__TEXTO DE ORIGEM__:
GUIA e plano da cidade do Rio de Janeiro. [S.l.: s.n.], 1858. Acervo digital da Biblioteca Nacional.
GUIA e plano da cidade do Rio de Janeiro. [S.l.: s.n.], 1858. Acervo digital da Biblioteca Nacional.

III

Negras nuvens, nesses princípios de abril de 1831, obscureciam o horizonte político do Brasil, anunciando terrível tempestade prestes a derrocar o edifício da Monarquia, aceita e jurada em 12 de outubro de 1822. No dia 7 rebenta a revolução, que trouxe como resultado a abdicação do 1º imperador e a sua partida para Europa.

Começava o período regencial, – uma das mais importantes e agitadas épocas de nossa história, – batida pelas lutas partidárias, motins, revoluções em várias Províncias, cheio de dificuldades e perigos iminentes. Tempo memorável, durante o qual apareceram os maiores vultos políticos do Brasil, pelo patriotismo, abnegação e talento com que souberam defender os sagrados interesses da pátria, na conquista das liberdades públicas, sufocadas pelos anteriores caprichos do governo pessoal.

Largo da Carioca, via
Largo da Carioca, via Library of Congress

Para Teófilo Otoni o 7 de abril foi uma verdadeira journée des dupes. Projetado por homens de ideias liberais muito adiantadas, jurado sobre o sangue dos Canecas e dos Ratclifs, o movimento tinha por fim o estabelecimento do governo do povo por si mesmo, na significação mais lata da palavra.

“Vi com pesar apoderarem-se os moderados do leme da revolução, eles que só na última hora, tinham apelado para o juízo de Deus”.

Está provado hoje, que eles (os moderados) não pretendiam a revolução; desejavam fosse o imperador mais constitucional e se mostrasse possuído do sentimento brasileiro.

Existe ainda quem dos próprios lábios de Evaristo Ferreira da Veiga, consultado sobre o movimento, ouvira, com referência a Dom Pedro I, as seguintes palavras: – mal com elle, peior sem elle.

__ENTRADAS EXTRAÍDAS__:
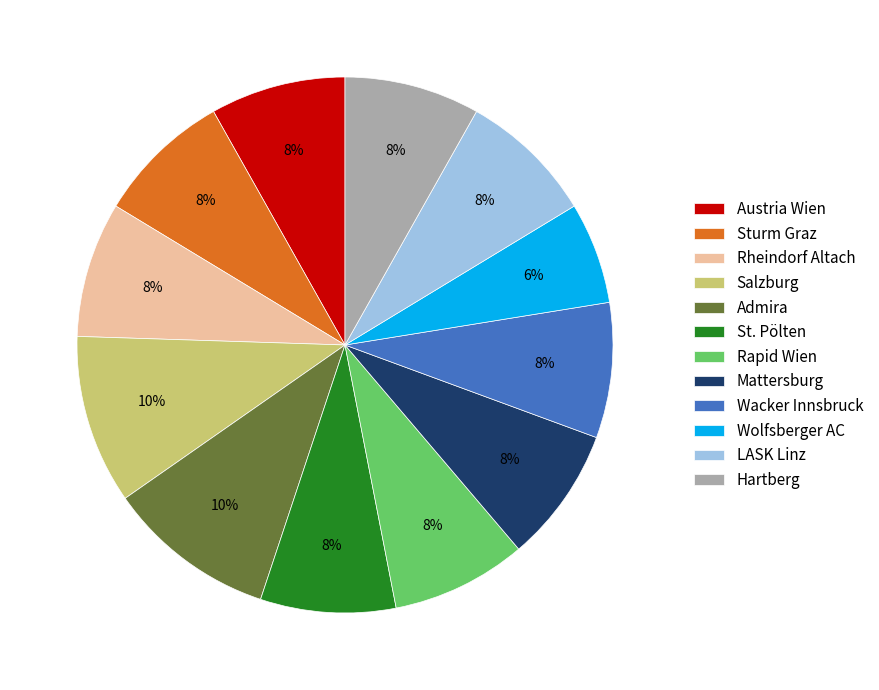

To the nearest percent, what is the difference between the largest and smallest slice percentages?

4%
---
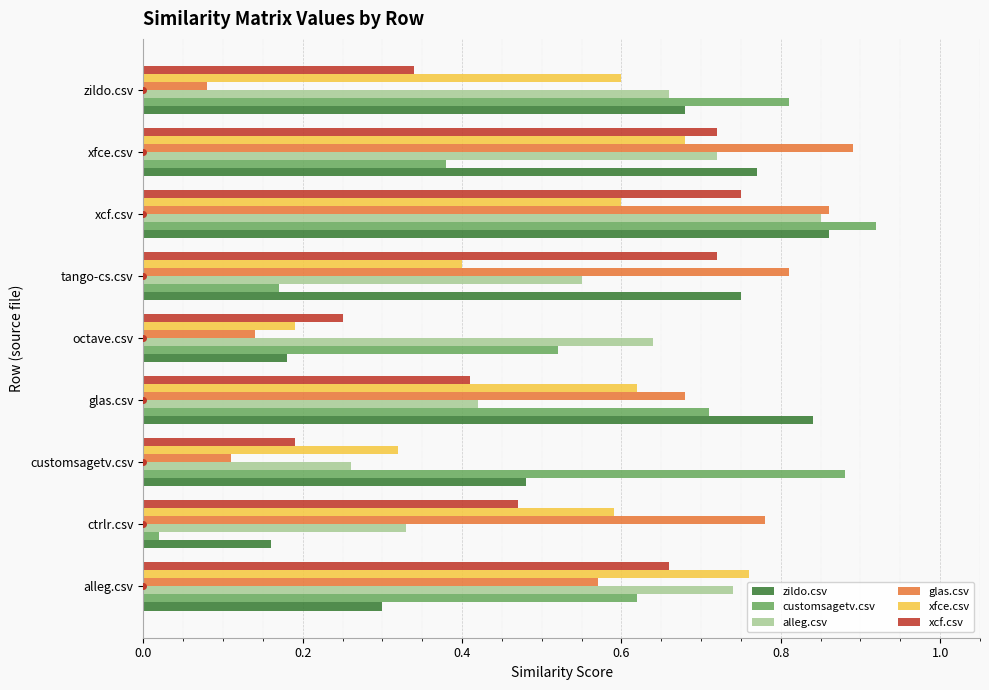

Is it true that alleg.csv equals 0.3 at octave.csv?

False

__O QUE SE PEDE__: Como seguiria o texto sobre a abdicação de Dom Pedro I e o início da Regência? Escreva a continuação, começando logo depois da última frase.

__RESPOSTA DO EXERCÍCIO__:
Moderar o impulso do carro revolucionário foi desde logo o intento de um grupo de patriotas, os quais desse modo procuravam comprimir a válvula da anarquia, que ameaçava o Brasil inteiro.

O exímio escritor Francisco Otaviano confessava, em carta impressa na Reforma, haver pesquisado, coligido e cogitado com o intuito de escrever alguma coisa para memória dos serviços prestados pelos homens do Sul, no período da Regência; faltou-lhe, confessa, tempo e saúde para complemento de seu trabalho. Indicava para tal cometimento dois ilustres brasileiros: Sales Torres Homem e José Maria do Amaral.

Infelizmente, porém, sobre tão importante estádio não há ainda trabalho completo: existe todavia abundante cabedal nos jornais do tempo e em pequenas memórias. Vão sendo trazidos à luz da publicidade documentos autênticos, que muita luz derramam e nos vão dando a psicologia dos nossos homens de Estado de 1831-1840.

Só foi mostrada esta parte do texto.